At its Tech-Ed North America Developer Conference in Orlando, Fla., Microsoft Wednesday announced the availability of Windows Embedded Standard in preview or beta form, and said it will be rolled out to the market-at-large in the fourth quarter of 2008.
Embedded Standard takes its place in a line of operating systems designed to run on a range of devices that continue to get smaller and more specialized for particular uses and locations. This current release — which is designed for thin clients and point-of-service computers such as kiosks in retail stores — represents the newest version of what previously was called “Windows XP Embedded.”
Bridge to the Enterprise
Microsoft is focusing on two trends with this release, John Doyle, Windows Embedded Standard senior product manager, told TechNewsWorld.
Enterprises now require their specialized devices to access information buried deep within the IT infrastructure of the organization, he noted. Thus, the operating system on those devices must be compatible with their more fully featured counterparts running on enterprise servers.
In addition, users of thin clients and point-of-service computers continue to seek rich functionality, such as multimedia features and browser-agnostic viewing. For example, a shopper in a music store might wish to browse the selection of recordings on a kiosk and then listen to some but watch the videos for others.

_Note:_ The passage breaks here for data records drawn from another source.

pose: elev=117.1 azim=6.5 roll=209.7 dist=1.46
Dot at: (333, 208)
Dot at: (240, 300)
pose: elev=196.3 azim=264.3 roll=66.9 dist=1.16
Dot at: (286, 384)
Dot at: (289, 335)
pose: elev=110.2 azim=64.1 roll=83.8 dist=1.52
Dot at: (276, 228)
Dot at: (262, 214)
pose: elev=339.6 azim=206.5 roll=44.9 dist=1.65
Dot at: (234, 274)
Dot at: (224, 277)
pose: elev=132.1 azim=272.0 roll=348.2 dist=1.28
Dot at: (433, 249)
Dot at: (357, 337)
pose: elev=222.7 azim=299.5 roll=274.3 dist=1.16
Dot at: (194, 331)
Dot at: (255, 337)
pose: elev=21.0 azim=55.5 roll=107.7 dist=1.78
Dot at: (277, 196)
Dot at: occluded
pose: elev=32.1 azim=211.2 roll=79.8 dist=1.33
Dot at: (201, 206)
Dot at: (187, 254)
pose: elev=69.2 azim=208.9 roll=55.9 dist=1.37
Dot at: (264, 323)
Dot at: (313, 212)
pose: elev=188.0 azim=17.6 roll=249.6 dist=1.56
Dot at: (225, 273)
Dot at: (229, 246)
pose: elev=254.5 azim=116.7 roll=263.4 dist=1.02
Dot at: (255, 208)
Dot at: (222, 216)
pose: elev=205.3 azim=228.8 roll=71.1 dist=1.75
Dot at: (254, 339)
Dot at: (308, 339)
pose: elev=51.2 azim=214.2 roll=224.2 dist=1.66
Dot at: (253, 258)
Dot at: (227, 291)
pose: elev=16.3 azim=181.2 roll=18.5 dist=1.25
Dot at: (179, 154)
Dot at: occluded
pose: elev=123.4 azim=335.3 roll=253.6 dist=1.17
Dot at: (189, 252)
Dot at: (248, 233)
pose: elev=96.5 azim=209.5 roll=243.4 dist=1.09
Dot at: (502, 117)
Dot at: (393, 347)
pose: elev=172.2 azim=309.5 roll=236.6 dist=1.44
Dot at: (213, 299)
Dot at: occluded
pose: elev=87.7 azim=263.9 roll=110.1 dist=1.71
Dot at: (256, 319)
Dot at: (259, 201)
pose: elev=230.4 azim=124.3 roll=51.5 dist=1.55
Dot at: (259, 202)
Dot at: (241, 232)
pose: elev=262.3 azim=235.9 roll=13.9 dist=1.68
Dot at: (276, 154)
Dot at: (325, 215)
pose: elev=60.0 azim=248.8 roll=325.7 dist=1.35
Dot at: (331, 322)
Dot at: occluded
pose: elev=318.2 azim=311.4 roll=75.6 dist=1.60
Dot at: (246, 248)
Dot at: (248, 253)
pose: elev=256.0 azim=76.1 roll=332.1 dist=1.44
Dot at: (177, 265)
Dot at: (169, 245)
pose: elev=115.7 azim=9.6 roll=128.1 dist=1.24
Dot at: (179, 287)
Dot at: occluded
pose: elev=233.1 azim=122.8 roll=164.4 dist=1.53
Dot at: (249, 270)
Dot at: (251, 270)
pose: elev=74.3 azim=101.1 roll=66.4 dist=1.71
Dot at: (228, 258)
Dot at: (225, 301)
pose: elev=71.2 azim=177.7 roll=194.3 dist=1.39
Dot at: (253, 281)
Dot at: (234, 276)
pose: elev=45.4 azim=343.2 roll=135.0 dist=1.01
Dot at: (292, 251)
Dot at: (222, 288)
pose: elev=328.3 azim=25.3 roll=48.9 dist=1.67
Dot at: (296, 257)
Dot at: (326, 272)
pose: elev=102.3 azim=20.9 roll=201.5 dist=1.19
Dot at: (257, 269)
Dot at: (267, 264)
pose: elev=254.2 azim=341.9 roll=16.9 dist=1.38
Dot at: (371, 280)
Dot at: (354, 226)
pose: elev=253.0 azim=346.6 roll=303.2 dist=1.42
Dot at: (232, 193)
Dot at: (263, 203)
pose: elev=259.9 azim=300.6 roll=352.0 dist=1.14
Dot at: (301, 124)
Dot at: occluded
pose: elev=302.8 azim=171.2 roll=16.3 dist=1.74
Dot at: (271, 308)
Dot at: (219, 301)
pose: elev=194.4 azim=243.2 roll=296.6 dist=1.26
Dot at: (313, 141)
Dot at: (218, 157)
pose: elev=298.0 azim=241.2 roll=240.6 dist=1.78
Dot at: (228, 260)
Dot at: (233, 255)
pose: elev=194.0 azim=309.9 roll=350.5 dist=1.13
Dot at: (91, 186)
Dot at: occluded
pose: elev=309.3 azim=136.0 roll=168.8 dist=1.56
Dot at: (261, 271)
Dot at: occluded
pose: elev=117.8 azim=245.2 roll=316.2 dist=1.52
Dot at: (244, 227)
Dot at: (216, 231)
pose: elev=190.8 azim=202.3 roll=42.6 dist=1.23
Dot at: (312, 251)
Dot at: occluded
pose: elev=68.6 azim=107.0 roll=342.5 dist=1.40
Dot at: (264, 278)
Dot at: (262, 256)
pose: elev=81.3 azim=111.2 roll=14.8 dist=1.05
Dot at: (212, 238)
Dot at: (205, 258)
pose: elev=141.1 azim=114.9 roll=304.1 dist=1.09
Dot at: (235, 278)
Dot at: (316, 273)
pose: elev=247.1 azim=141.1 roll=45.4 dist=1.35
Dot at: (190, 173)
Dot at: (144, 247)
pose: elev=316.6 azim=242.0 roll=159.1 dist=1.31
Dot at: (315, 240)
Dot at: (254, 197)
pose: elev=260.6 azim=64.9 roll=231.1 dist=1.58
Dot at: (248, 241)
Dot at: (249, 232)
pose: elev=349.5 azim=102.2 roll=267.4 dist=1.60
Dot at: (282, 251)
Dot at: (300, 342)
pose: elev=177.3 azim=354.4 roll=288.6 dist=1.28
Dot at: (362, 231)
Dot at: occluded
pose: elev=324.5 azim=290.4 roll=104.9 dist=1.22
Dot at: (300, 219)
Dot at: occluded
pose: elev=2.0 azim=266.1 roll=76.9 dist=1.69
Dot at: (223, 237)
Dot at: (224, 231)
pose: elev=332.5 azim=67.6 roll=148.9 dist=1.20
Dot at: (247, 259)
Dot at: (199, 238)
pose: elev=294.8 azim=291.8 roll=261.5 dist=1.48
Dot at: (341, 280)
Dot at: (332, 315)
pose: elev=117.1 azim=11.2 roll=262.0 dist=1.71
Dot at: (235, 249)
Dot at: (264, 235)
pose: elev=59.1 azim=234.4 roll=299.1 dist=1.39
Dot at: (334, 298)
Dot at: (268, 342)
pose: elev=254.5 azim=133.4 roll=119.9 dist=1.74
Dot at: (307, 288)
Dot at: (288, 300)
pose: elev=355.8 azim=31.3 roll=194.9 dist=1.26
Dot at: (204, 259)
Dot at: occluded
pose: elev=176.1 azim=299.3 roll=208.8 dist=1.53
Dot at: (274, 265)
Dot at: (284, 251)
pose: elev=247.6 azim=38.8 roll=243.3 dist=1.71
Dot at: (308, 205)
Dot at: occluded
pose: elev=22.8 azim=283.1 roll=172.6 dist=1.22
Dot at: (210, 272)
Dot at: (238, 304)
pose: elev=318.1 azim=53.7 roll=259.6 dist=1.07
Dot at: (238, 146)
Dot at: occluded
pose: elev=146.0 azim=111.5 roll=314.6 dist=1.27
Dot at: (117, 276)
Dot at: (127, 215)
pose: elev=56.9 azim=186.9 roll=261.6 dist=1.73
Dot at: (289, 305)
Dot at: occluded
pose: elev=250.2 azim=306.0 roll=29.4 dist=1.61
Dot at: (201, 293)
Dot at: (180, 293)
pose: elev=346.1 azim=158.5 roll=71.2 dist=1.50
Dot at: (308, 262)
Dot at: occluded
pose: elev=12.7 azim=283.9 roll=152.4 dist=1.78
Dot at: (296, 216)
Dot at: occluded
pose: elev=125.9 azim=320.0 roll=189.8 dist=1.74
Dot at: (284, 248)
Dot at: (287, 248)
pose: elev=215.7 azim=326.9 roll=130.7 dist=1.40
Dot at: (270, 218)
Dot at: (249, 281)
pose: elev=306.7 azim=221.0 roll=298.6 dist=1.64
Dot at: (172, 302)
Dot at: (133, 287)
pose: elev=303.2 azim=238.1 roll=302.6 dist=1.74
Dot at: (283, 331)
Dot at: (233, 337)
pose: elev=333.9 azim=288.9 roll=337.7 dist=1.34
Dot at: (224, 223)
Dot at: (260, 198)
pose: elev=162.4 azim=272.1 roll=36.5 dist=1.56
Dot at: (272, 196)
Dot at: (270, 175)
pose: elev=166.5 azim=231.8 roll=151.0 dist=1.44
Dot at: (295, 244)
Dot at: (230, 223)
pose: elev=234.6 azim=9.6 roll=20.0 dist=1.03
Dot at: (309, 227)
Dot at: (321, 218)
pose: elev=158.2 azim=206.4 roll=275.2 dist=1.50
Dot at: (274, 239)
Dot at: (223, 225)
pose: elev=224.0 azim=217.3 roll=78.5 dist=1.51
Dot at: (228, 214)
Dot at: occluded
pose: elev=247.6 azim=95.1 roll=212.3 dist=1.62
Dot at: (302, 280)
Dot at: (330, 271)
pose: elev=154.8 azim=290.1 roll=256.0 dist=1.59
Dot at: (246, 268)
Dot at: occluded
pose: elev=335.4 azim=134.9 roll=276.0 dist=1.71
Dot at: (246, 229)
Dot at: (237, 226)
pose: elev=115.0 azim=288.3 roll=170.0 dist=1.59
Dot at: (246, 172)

Based on such consumer behavior, a music distributor might choose to change a store’s inventory, targeting the prospective buyers who actually show up there.
Reframing the Embedded Line
Windows Standard falls into the first of two groups of products in the Embedded line, as Microsoft has newly framed it, noted Doyle. Along with Windows Standard in the first group is the former Windows CE, renamed “Windows Compact.”
The second group includes Windows Embedded Enterprise and Microsoft’s about-to-grow line of operating systems designed to run on devices in specific vertical industries. One version already has been rolled out to the point-of-sale segment in the retail industry. Another will be announced in the near future, Doyle said.
Perhaps the most-touted enhancement in Windows Embedded Standard is support for Microsoft Silverlight, the company’s newest plug-in. Silverlight, which Microsoft says is intended for a wide range of browsers, not just Internet Explorer, will display streaming video and animation. It will also support rich Internet applications (RIAs) rolling out on newer-generation sites.
Windows Embedded Standard includes Windows Media Player 11, Microsoft .Net Framework 3.5, and Internet Explorer 7, which puts it squarely in line with previous releases. Remote Desktop Protocol 6.1 and Network Access Protection are included to make the operating system compatible with Windows Vista.